[Texto da página]
────────────────────────────────────────
Diante das dificuldades de distribuição da revista decorrentes da greve dos caminhoneiros, VEJA, em respeito aos seus assinantes, está abrindo seu conteúdo integral on-line.
Internada havia dois meses no quarto 318 da Unidade de Terapia Intensiva do Hospital 9 de Julho, em São Paulo, devido ao agravamento de um câncer no estômago, a modelo e influenciadora digital Nara Almeida acordou com a pele dolorida e avermelhada. A dermatite era efeito colateral do excesso de morfina para amenizar as dores. Nara pegou o celular, fotografou e compartilhou seu momento de dor em sua conta no Instagram. “Eu só peço a Deus misericórdia, porque não tá fácil passar por isso”, escreveu na legenda do post publicado em 13 de abril. A foto recebeu 935 000 curtidas. Uma multidão de seguidores fez companhia a Nara Almeida, uma menina linda e graciosa, até o momento em que a doença a venceu, na semana passada, aos 24 anos.
Nara recebeu o diagnóstico do tumor raro em agosto de 2017, após sucessivas crises de gastrite e idas ao médico. Na época, como divulgadora de moda, já era quase uma celebridade: somava 400 000 seguidores no Instagram. O número foi se multiplicando sem parar desde então, alimentado pelas constantes fotos e notícias sobre o tratamento contra o câncer. Sensibilizadas, as pessoas reagiam com carinho e apoio a cada novo post. Nara, por sua vez, sentia-se acolhida e amada em um momento de extrema fragilidade. “As mensagens me fazem companhia. Nunca me senti sozinha”, disse em dezembro passado.
Evidentemente, tamanha exposição também foi alvo de críticas e mal-entendidos. Antes de iniciar as sessões de quimioterapia, Nara resolveu ver o mar, já que poderia ser a última vez que pisaria na areia — e foi mesmo. Havia emagrecido muito e usava uma sonda na narina esquerda para receber um complexo de vitaminas. Vendo as fotos e ignorando a doença, muitas seguidoras perguntaram que dieta ela andava fazendo para alcançar aquele corpo — a própria Nara condenou os elogios descabidos. “Os jovens estão acostumados a dividir cada passo que dão”, avalia Fernando Fernandes, psiquiatra do Hospital das Clínicas de São Paulo. “Eles enxergam como natural expor um momento de dor, sentem-se amparados e integrados com o mundo.”
À medida que a doença avançava, a casa de Nara virava uma espécie de santuário, para onde fãs mandavam imagens de santos, terços, perucas e outros presentes. Famosos como Adriane Galisteu, Tata Werneck e a modelo Lea T enviaram mensagens de apoio. O jogador Alexandre Pato arcou com as despesas da droga imunoglobulina: pagou 36 000 reais por duas doses do remédio, destinado a tentar fortalecer o sistema imunológico da paciente.
────────────────────────────────────────
[Linhas fornecidas]
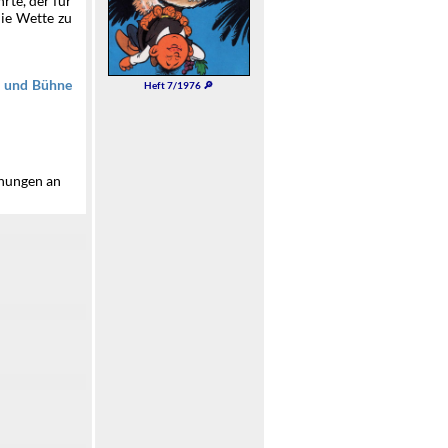
rte, der für
ie Wette zu
f und Bühne
Heft 7/1976 🔎
hnungen an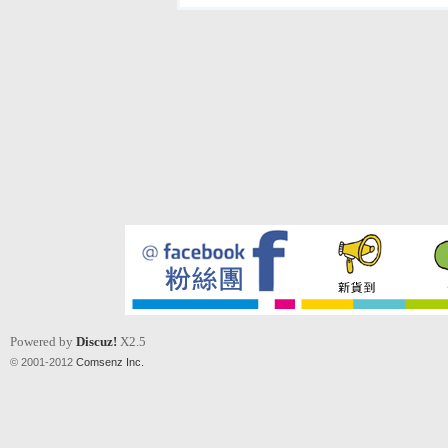
Powered by
Discuz!
X2.5
© 2001-2012
Comsenz Inc.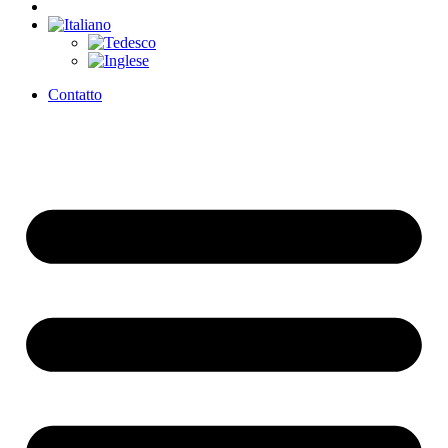
Contatto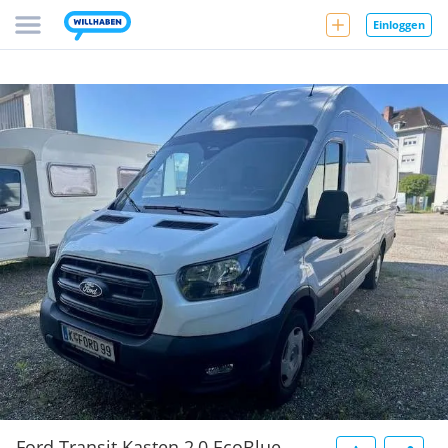
Einloggen
Ford Transit Kasten 2,0 EcoBlue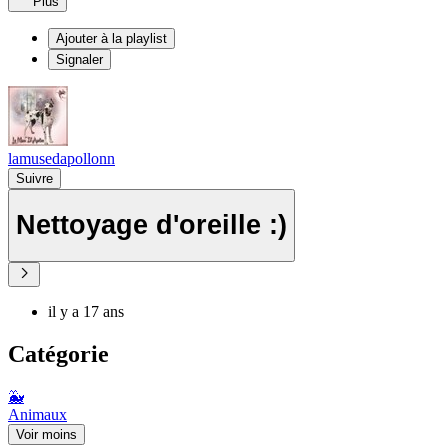
Plus
Ajouter à la playlist
Signaler
lamusedapollonn
Suivre
Nettoyage d'oreille :)
il y a 17 ans
Catégorie
🐳
Animaux
Voir moins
────────────────────────────────────────
[Problemas a resolver]
1. Responda, com base no texto sobre Nara Almeida:
(a) Em que mês e ano Nara recebeu o diagnóstico do tumor?
(b) Quantas curtidas recebeu a foto publicada em 13 de abril?
(c) Quanto o jogador Alexandre Pato pagou pelas duas doses de imunoglobulina?
2. Transcreva o trecho do texto sobre Nara Almeida que começa em "À medida que" e segue até "imunológico da paciente.".

[Respostas em ordem]
1.
(a) Em agosto de 2017.
(b) 935 000 curtidas.
(c) 36 000 reais.

2.
À medida que a doença avançava, a casa de Nara virava uma espécie de santuário, para onde fãs mandavam imagens de santos, terços, perucas e outros presentes. Famosos como Adriane Galisteu, Tata Werneck e a modelo Lea T enviaram mensagens de apoio. O jogador Alexandre Pato arcou com as despesas da droga imunoglobulina: pagou 36 000 reais por duas doses do remédio, destinado a tentar fortalecer o sistema imunológico da paciente.